Source extract:
Tuesday, February 2, 2010

Erukamma - Hariti

Seeking Mahadevi: constructing the identities of the Hindu Great Goddess, a research paper by Tracy Pintchman is the piece I talked about in my last post.


I’m particularly fascinated by the conclusion Pintchman draws about the Erukamma cult being a continuation of the Buddhist practice of Hariti worship. Faint traces begin to emerge of how a Buddhist Vizag must have looked and felt.

The Erukamma temple is located in Dondaparty, Visakhapatnam, and Pintchman says Dondaparty was one of the many villages Vizag swallowed as it grew. The Erukamma cult is, therefore, basically a rural one.

The Erukamma story is quite similar to most stories related to Goddess worship. The woman Erukamma preyed on children, stealing them from locals and devouring them in a secret place on the village outskirts. One day an Erukula man (belonging to the caste that weaves baskets) found her eating a child she had recently stolen; he cut off her head. The people of the village panicked at the thought of her spirit taking revenge and tried to placate her by worshiping her. They diverted her malevolent powers to their benefit and now seek blessings, protection, and sons from her.

Records for the task:
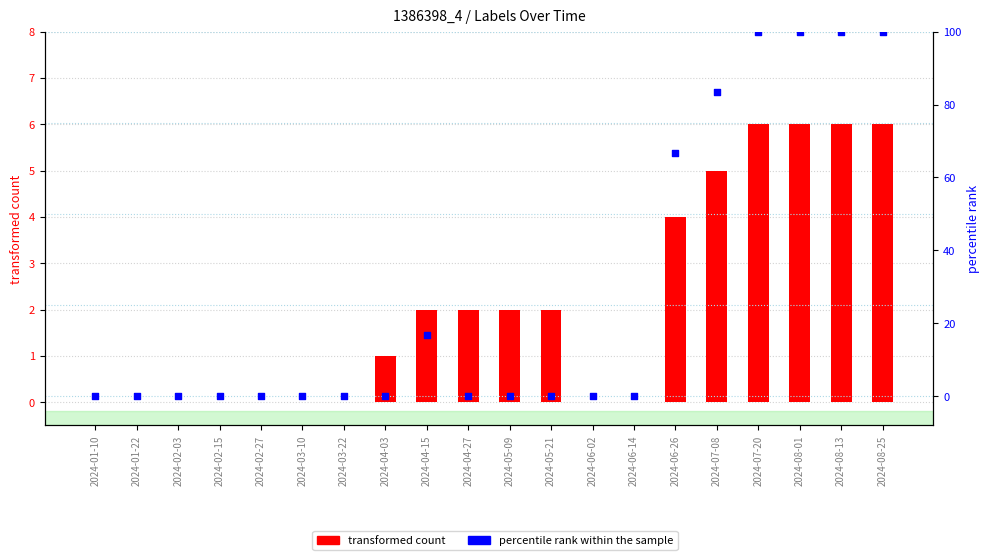

Which series has the largest Y range (max minus min)?

percentile rank within the sample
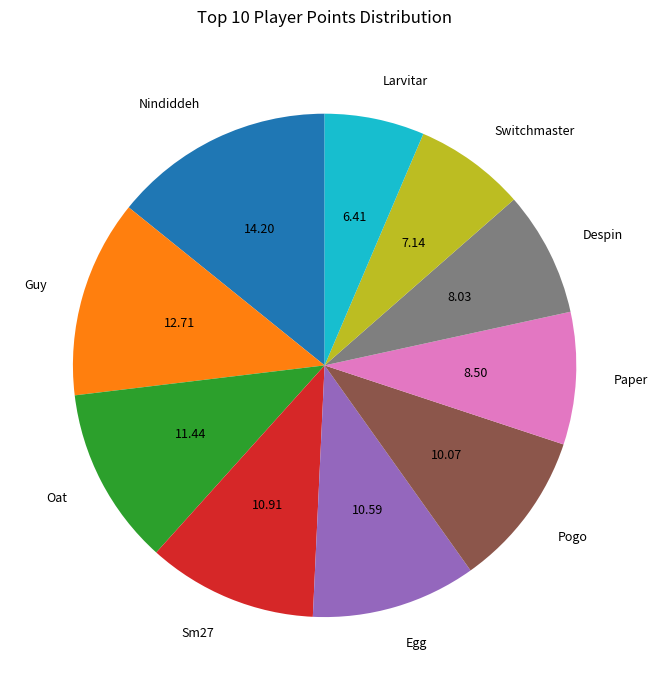

What is the largest slice in the pie chart?

Nindiddeh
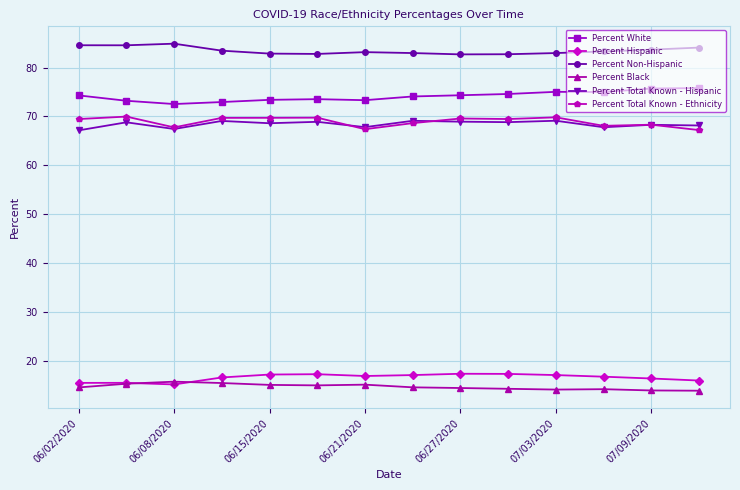

What is the highest value of the Percent Hispanic series?

17.3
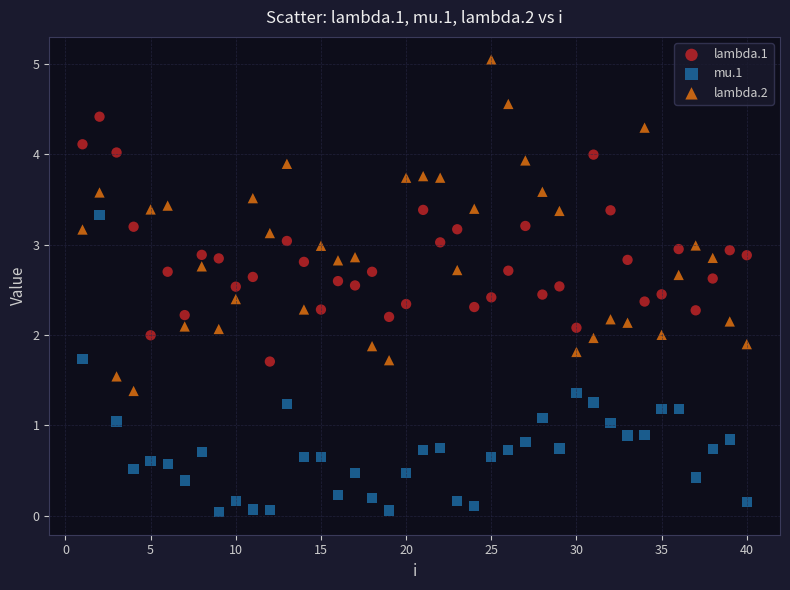

Which series contains the lowest Y value?

mu.1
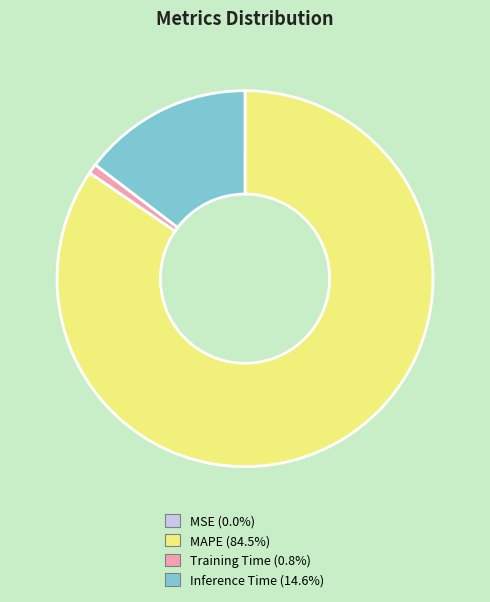

Is the sum of Training Time (0.8%) and Inference Time (14.6%) greater than half?

No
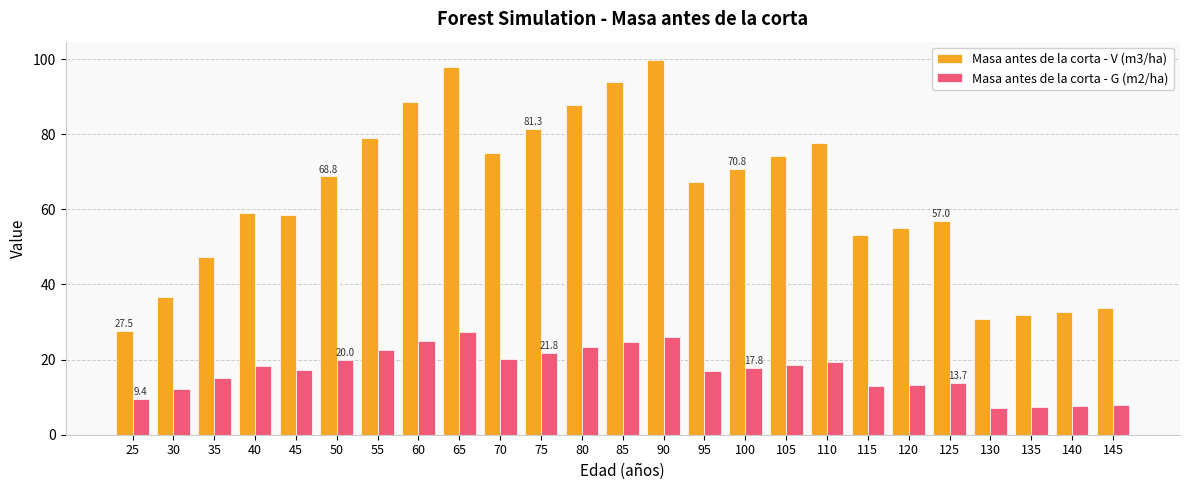

What is the maximum value for Masa antes de la corta - G (m2/ha)?

27.4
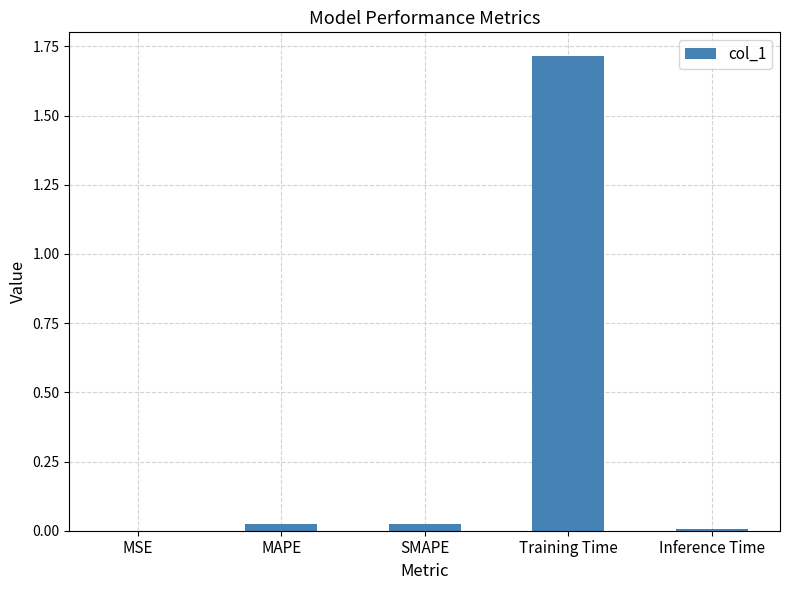

Read the value at Training Time.

1.7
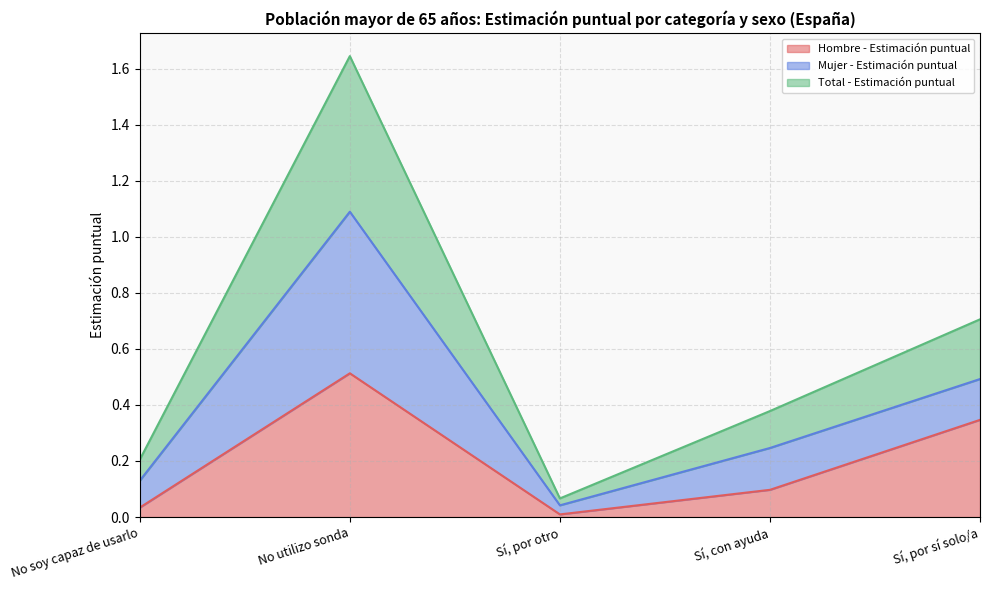

The Hombre - Estimación puntual series shows 0.5 at No utilizo sonda. True or false?

True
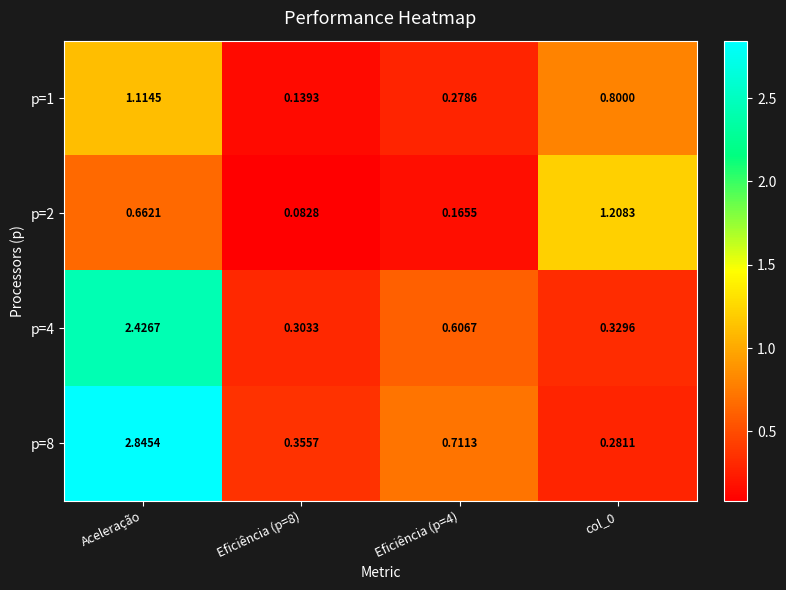

Which label corresponds to the largest value in the chart?

Aceleração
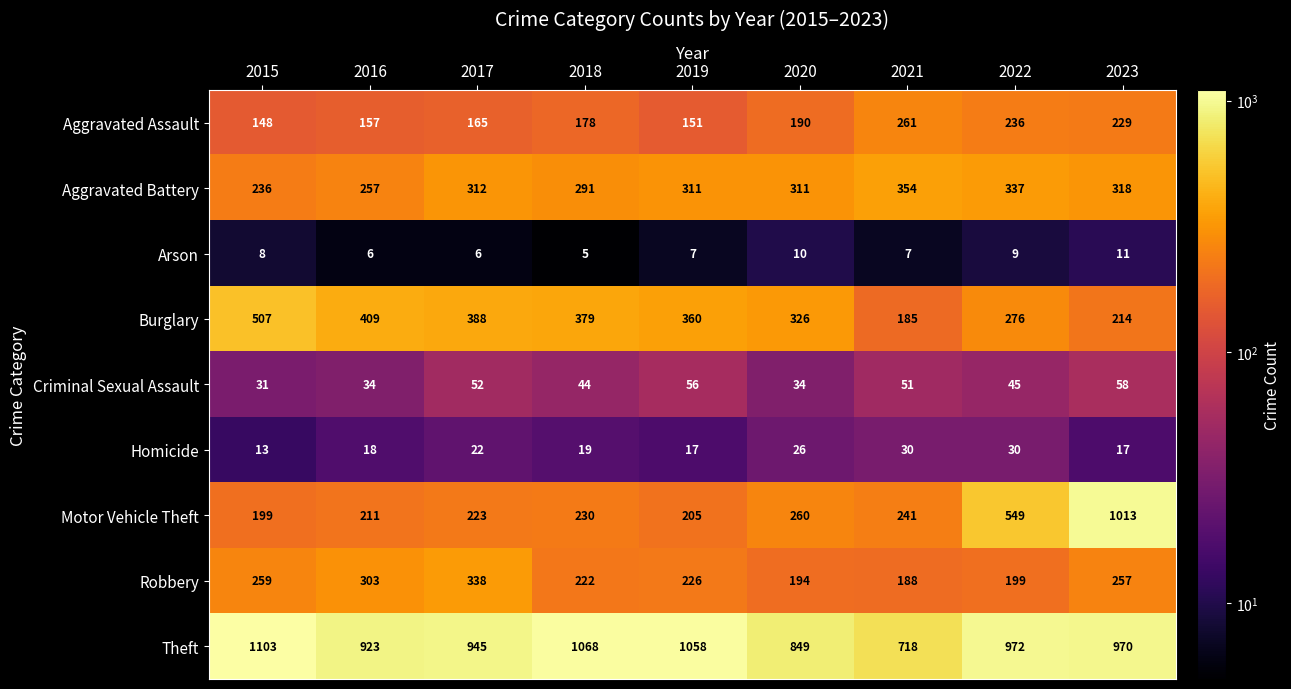

True or false: Burglary has a value of 99 at 2018.

False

Exercises to complete:
1: According to the post about Erukamma, where is the Erukamma temple?
2: Find each line in the rows that contains the word "largest".
The post about Erukamma and the rows have nothing to do with each other.

Results in order:
1: In Dondaparty, Visakhapatnam.

2:
Which series has the largest Y range (max minus min)?
What is the largest slice in the pie chart?
Which label corresponds to the largest value in the chart?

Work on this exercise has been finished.